If a successor committee in the subsequent Congress brought a civil action to enforce the prior committee’s subpoena, its success might depend upon whether the court viewed the prior subpoena and refusal to comply as a historical fact whose validity could not now be adjudicated. This rationale would support an action for declaratory relief, but not one for injunctive relief.

Presidential Authority to Permit the Withdrawal of Iranian Assets Now in the Federal Reserve Bank

In order to allow Iran to withdraw its assets in the Federal Reserve Bank, the President has the power, under the International Emergency Economic Powers Act (IEEPA), to nullify existing attachments licensed under the Iranian Assets Control Regulations.  Since in consenting to attachments against the blocked Iranian assets the Government reserved the right to revoke its consent at any time, their nullification does not constitute a compensable taking of private property.

The Federal Reserve Bank may release Iranian assets which have been attached but are not yet subject to a licensed final judgment, in reliance on the Presidents’ action under the IEEPA, without applying to the court to vacate its attachment orders.  The considerations which ordinarily mandate compliance with court orders would not justify a contempt citation where the conduct in question has been clearly mandated by supervening executive action, where compliance would defeat the President’s exercise of his emergency power under the IEEPA, and where the IEEPA itself provides an express exception to contempt liability for compliance with an order issued under its authority.

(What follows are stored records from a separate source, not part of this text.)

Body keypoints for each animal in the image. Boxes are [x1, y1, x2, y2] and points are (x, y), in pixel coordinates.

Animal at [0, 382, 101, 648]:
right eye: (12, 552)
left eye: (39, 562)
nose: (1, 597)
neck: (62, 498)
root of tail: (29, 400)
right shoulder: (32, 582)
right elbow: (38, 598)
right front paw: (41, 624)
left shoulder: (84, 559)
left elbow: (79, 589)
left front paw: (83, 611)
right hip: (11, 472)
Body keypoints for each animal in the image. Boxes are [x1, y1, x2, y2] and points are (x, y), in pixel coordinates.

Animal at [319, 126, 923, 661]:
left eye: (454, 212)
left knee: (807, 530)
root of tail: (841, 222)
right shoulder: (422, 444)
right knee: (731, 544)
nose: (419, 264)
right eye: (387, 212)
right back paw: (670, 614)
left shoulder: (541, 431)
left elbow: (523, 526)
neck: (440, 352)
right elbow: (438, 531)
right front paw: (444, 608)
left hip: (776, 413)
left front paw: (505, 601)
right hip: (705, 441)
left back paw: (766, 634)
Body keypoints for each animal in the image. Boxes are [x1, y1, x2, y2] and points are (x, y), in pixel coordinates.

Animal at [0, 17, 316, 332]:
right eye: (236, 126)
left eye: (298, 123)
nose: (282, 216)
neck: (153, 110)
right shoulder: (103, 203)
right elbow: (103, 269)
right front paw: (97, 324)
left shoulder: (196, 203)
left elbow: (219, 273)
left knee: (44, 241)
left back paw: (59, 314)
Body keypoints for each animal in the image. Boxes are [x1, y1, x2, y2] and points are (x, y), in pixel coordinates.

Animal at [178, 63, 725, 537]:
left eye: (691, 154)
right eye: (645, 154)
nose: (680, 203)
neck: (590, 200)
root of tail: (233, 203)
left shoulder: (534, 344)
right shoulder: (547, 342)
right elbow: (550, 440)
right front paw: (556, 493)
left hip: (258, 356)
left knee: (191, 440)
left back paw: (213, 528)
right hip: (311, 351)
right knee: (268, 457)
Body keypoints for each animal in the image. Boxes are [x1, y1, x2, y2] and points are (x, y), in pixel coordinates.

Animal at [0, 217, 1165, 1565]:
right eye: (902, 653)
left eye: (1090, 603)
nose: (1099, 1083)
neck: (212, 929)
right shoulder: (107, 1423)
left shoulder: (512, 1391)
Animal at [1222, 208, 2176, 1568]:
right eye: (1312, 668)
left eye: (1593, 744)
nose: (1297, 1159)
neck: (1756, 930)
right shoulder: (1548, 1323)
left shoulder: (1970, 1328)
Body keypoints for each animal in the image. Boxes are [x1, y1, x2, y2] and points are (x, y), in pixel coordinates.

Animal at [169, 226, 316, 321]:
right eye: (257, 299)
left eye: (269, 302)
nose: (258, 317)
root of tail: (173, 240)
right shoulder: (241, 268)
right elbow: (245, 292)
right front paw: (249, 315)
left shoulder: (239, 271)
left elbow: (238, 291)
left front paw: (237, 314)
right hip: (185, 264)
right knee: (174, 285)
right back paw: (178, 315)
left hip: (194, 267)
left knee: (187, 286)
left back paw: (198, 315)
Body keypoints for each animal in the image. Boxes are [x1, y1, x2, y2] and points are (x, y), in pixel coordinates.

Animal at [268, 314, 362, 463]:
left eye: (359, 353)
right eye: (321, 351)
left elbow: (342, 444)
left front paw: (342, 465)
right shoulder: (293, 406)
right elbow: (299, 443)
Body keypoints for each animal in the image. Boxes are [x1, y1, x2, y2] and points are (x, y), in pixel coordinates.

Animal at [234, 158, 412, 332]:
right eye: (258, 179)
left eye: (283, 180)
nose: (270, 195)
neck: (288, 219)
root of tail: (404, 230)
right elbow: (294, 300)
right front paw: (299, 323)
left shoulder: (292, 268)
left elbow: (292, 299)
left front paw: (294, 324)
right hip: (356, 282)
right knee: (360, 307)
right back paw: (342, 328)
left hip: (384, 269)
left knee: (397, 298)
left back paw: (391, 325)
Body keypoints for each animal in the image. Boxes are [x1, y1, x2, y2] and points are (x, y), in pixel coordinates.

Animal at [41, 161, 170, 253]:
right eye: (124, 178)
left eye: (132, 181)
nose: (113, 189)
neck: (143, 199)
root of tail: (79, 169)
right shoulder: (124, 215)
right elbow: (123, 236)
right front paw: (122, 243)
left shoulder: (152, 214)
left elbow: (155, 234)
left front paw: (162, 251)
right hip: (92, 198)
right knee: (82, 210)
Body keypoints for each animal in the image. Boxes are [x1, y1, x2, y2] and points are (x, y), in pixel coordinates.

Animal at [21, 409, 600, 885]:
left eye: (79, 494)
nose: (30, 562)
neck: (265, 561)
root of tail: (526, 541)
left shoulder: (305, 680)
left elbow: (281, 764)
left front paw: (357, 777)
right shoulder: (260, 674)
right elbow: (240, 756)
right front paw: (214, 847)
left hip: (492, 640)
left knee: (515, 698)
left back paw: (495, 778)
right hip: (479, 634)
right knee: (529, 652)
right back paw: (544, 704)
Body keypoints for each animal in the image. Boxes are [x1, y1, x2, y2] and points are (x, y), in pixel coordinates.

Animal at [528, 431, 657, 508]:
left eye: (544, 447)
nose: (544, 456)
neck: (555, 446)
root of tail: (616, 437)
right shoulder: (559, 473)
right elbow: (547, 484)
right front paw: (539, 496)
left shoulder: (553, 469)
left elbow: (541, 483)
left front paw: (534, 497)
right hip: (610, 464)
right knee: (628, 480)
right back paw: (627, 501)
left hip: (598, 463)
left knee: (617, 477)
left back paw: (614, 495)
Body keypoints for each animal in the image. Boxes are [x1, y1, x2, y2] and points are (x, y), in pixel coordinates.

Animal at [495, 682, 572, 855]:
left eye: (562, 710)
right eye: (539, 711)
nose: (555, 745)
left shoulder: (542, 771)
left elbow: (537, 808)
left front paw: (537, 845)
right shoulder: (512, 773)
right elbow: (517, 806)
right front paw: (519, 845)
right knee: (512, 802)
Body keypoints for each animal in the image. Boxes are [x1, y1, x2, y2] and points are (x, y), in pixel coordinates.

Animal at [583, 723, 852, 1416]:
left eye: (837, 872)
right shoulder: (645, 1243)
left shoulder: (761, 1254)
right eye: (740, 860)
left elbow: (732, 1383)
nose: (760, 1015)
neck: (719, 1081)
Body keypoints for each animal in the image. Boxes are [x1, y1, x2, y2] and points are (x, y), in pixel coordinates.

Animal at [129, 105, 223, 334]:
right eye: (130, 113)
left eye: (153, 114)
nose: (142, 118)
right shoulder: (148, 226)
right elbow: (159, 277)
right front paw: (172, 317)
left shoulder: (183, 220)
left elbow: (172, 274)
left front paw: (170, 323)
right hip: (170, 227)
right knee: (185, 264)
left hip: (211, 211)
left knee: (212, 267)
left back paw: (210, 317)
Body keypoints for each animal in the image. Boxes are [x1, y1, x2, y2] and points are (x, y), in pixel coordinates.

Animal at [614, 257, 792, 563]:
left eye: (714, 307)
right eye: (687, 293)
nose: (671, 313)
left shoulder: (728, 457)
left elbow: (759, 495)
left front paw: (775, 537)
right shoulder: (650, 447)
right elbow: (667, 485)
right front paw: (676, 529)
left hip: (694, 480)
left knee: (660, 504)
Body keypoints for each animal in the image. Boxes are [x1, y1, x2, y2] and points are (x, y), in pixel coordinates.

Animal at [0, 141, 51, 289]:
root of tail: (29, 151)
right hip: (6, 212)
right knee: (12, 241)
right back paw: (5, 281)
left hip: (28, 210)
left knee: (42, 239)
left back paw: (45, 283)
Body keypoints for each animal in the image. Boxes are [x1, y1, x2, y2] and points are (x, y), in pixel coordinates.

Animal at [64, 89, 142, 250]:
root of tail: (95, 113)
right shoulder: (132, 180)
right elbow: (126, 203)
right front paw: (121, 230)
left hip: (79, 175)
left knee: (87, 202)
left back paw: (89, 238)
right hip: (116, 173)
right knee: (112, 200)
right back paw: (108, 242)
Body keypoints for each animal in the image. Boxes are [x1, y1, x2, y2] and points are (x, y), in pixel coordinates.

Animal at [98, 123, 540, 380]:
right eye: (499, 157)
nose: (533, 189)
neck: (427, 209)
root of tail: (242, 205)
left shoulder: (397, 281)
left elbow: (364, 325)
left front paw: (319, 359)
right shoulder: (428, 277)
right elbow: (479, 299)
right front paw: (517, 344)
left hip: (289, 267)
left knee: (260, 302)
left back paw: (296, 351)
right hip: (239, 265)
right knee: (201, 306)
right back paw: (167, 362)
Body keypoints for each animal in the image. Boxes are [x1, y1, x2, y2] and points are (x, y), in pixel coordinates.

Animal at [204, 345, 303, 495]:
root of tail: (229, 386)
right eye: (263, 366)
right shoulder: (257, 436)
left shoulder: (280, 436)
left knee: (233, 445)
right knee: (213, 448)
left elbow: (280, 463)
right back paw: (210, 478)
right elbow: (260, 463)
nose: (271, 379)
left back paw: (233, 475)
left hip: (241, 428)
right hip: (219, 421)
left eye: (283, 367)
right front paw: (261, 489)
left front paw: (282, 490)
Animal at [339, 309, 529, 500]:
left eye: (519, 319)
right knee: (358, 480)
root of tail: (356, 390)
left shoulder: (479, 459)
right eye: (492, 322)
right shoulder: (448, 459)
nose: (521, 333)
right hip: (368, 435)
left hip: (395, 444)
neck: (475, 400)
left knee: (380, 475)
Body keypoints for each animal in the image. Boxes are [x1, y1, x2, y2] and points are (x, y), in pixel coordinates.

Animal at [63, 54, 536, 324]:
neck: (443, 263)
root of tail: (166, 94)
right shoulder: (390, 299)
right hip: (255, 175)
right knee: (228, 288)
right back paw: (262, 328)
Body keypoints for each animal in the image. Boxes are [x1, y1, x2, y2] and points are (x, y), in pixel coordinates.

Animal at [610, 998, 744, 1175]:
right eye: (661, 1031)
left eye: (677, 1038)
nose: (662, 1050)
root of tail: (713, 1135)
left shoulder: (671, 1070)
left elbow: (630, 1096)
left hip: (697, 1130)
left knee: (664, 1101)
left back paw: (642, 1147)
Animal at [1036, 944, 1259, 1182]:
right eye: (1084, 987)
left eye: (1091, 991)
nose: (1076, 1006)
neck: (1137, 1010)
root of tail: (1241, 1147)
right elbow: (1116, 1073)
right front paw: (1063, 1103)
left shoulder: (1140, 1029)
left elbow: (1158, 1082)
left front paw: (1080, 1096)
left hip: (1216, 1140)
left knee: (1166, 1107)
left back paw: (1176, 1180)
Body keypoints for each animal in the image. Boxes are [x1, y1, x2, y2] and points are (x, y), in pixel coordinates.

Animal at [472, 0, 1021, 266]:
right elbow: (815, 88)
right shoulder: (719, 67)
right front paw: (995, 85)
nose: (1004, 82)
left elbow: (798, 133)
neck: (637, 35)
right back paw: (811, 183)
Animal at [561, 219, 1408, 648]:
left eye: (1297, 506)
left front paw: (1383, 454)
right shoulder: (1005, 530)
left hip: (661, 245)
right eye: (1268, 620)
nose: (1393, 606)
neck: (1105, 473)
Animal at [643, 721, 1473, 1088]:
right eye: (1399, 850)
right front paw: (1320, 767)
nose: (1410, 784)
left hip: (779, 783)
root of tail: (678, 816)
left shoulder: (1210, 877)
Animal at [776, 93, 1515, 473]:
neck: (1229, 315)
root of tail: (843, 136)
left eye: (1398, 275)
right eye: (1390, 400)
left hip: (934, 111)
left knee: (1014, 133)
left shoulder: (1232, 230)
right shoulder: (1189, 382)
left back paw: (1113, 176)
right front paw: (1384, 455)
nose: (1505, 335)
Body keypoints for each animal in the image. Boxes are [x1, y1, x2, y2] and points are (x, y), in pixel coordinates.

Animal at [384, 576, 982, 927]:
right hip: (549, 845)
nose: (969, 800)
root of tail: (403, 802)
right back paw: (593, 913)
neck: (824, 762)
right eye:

Where Congress has immunized good faith compliance with a presidential order issued under the IEEPA, the Federal Reserve Bank would not be held liable to disappointed attachment creditors even if the presidential orders nullifying the attachment orders were later held unlawful.  Nor is there any basis, in the Constitution or otherwise, on which creditors whose attachments were nullified would be likely to recover against the United States itself.